In the Snakemake working directory, create file snakemake-float.yaml based on the template, specifying arguments to pass to float for job submission.

  • work-dir [required]: specifies the work directory for all worker nodes.
  • data-volumes [required]: specifies a list of data volumes for all worker nodes.
  • job-prefix [optional]: specifies a string to prefix job names with.
  • base-image [optional]: specifies a container image to execute jobs with. Must have Snakemake installed.
  • cpu [optional]: specifies cpu for all worker nodes. Overrides inferred values from workflow.
  • mem [optional]: specifies mem for all worker nodes. Overrides inferred values from workflow.
  • submit-extra [optional]: specifies arguments, as a string, to append to the float command.

Shared working directory

NFS

For NFS, set up NFS server and add NFS permissions if needed.

Add the following:

/etc/exports

<SHARED_DIR> <SUBNET>(rw,sync,all_squash,anonuid=<UID>,anongid=<GID>)

Where:

  • SHARED_DIR is the path to the shared working directory.
  • SUBNET is the subnet mask in CIDR notation.
  • UID and GID are those of the owner of SHARED_DIR.

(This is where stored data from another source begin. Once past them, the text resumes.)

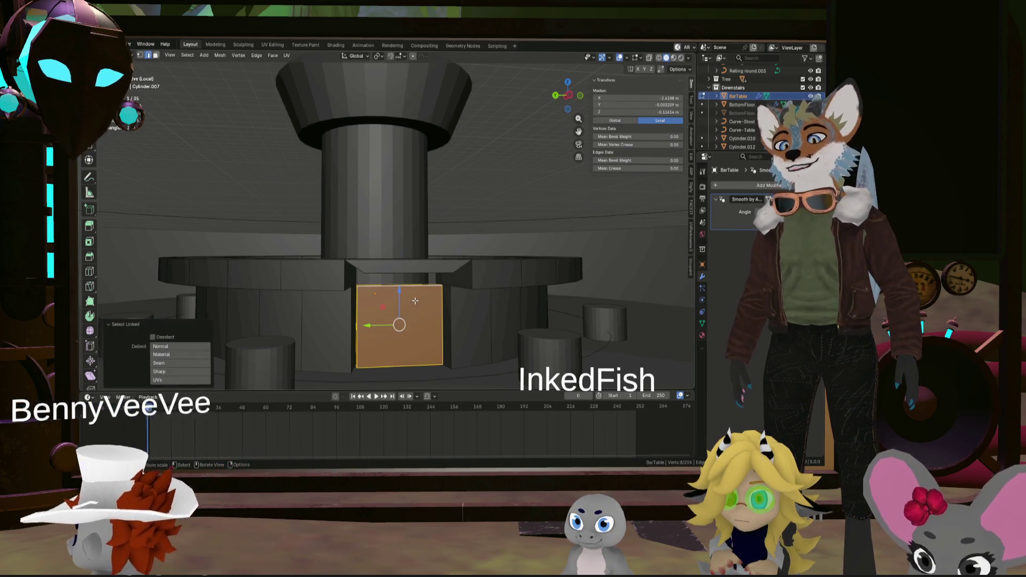
{"action": "key", "text": "shift+s"}
{"action": "mouse_move", "coordinate": [415, 305]}
{"action": "middle_mouse_down"}
{"action": "mouse_move", "coordinate": [429, 267]}
{"action": "mouse_move", "coordinate": [495, 191]}
{"action": "mouse_move", "coordinate": [535, 263]}
{"action": "mouse_move", "coordinate": [474, 283]}
{"action": "mouse_move", "coordinate": [438, 231]}
{"action": "middle_mouse_up"}
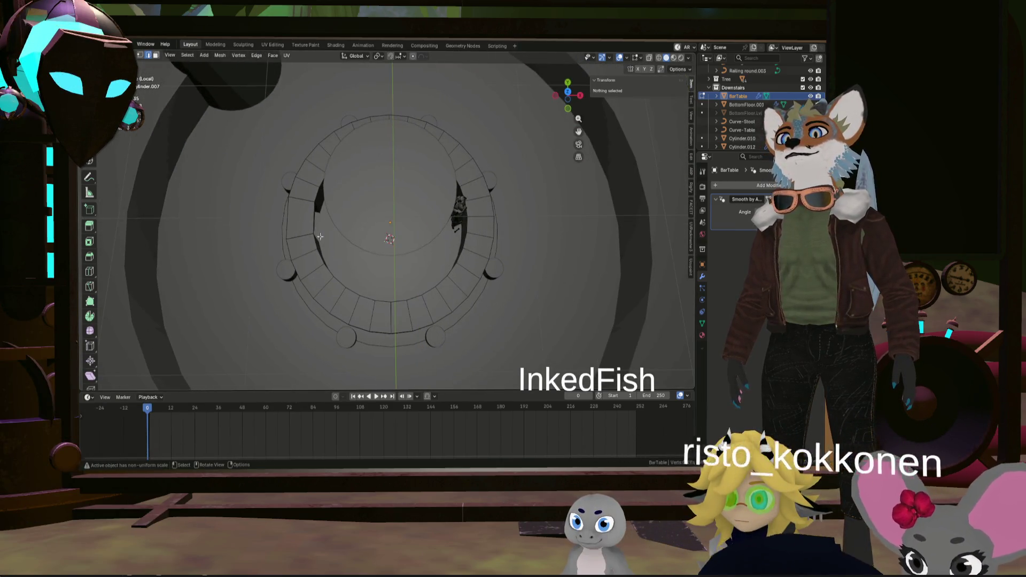
{"action": "scroll", "coordinate": [438, 231], "scroll_direction": "up", "scroll_amount": 3}
{"action": "scroll", "coordinate": [438, 232], "scroll_direction": "up", "scroll_amount": 2}
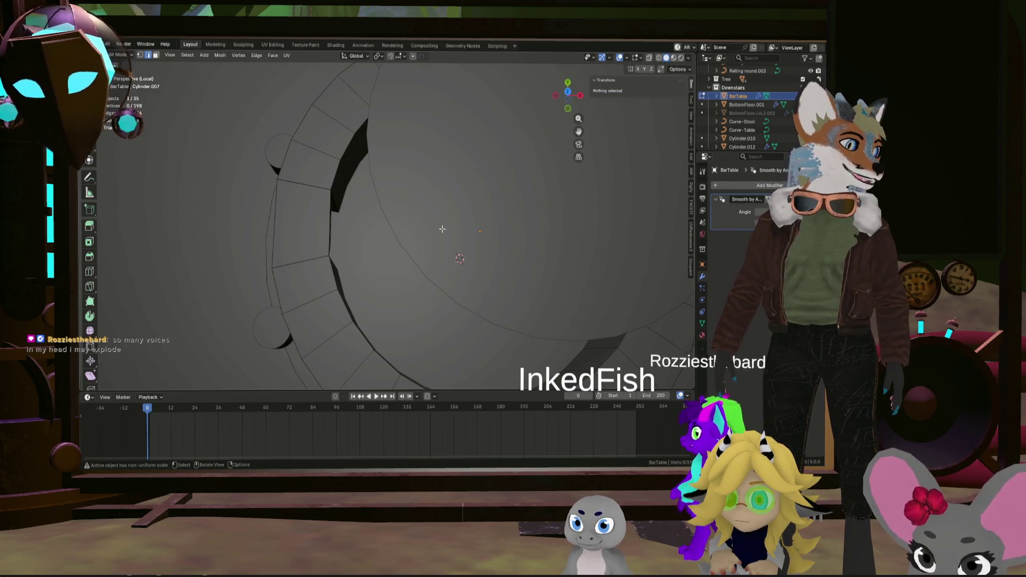
{"action": "middle_click_drag", "start_coordinate": [439, 231], "coordinate": [433, 249]}
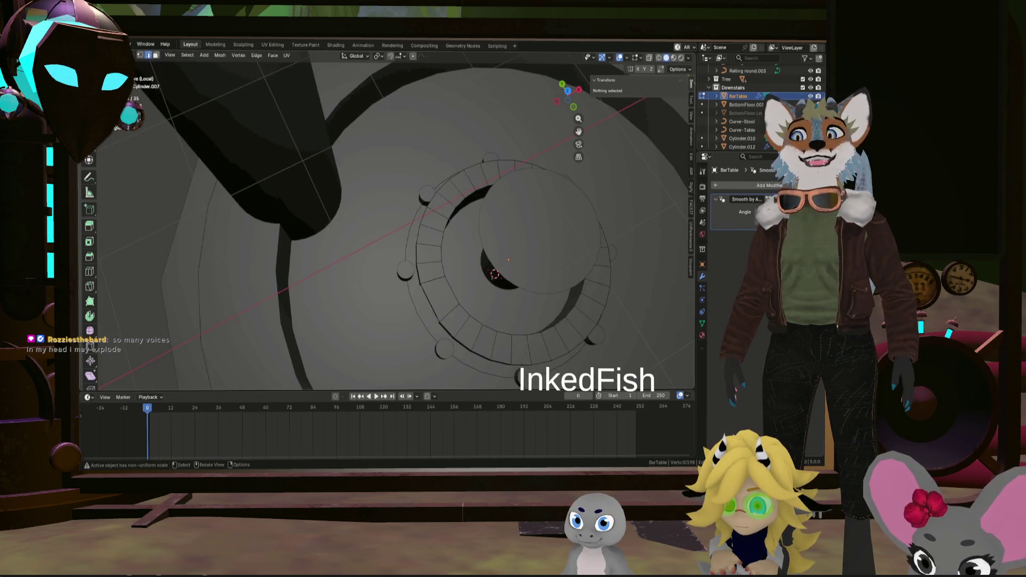
{"action": "mouse_move", "coordinate": [482, 242]}
{"action": "middle_mouse_down"}
{"action": "mouse_move", "coordinate": [509, 274]}
{"action": "mouse_move", "coordinate": [556, 266]}
{"action": "mouse_move", "coordinate": [507, 290]}
{"action": "middle_mouse_up"}
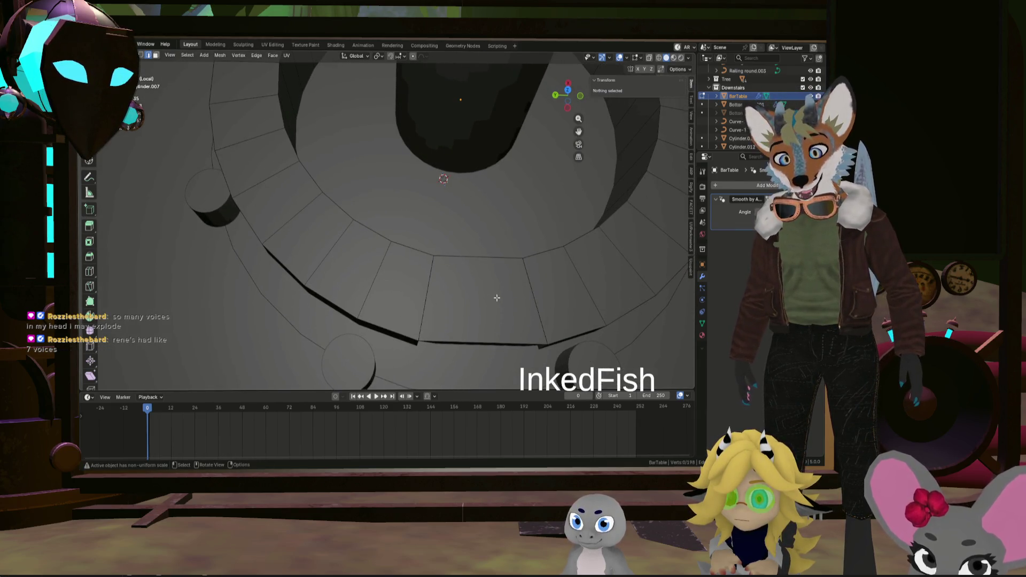
{"action": "key", "text": "ctrl+r"}
Place a centred edge loop across the ring segment and shift it roughly 5 cm along X
{"action": "left_click", "coordinate": [481, 277]}
{"action": "right_click", "coordinate": [477, 273]}
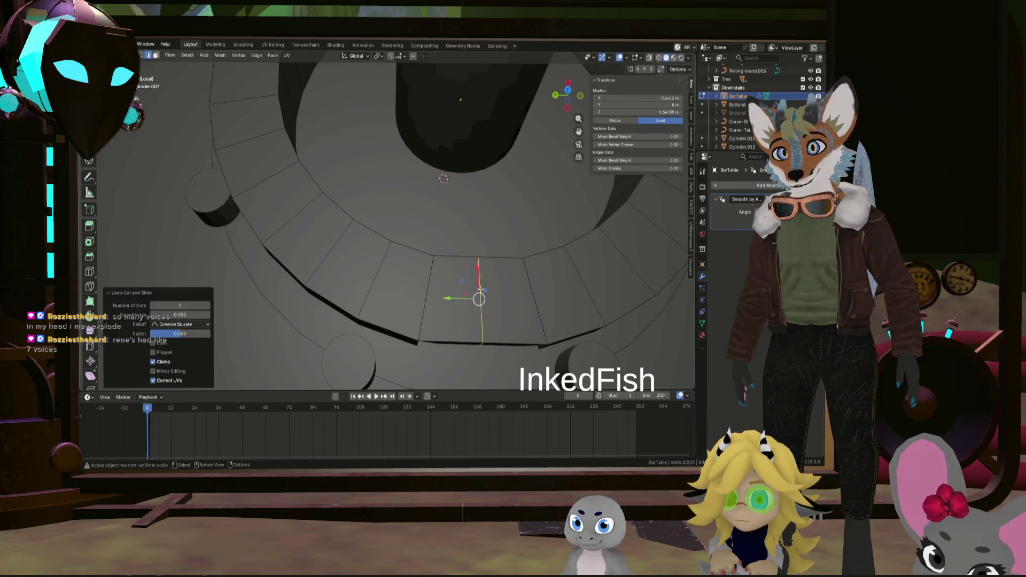
{"action": "key", "text": "g"}
{"action": "key", "text": "x"}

We squash all NFS clients to the UID and GID of the owner of SHARED_DIR so that the user running snakemake has access permissions to all files created by worker instances.

Add to the shared working directory the mininum:

snakemake-float.yaml

work-dir: "<MOUNT_POINT>"
data-volumes:
- "nfs://<NFS_SERVER_ADDRESS>/<SHARED_DIR>:<MOUNT_POINT>"

Where:

  • MOUNT_POINT is the desired mount point of the shared working directory on each worker node.
  • NFS_SERVER_ADDRESS is the address of the NFS server.
  • SHARED_DIR is the path to the shared working directory

To execute a workflow, run:

snakemake --profile snakemake-float --jobs <VALUE>

VALUE can take the value unlimited.

S3FS

Install s3fs.

To mount a bucket as a directory, run:

s3fs <BUCKET_NAME> <SHARED_DIR> -o umask=0000 -o disable_noobj_cache

Where:

  • BUCKET_NAME is the S3 bucket name.
  • SHARED_DIR is the path to the shared working directory.

We set umask so that the user running snakemake has access to all files created by worker instances. We set disable_noobj_cache so that snakemake can correctly detect output files.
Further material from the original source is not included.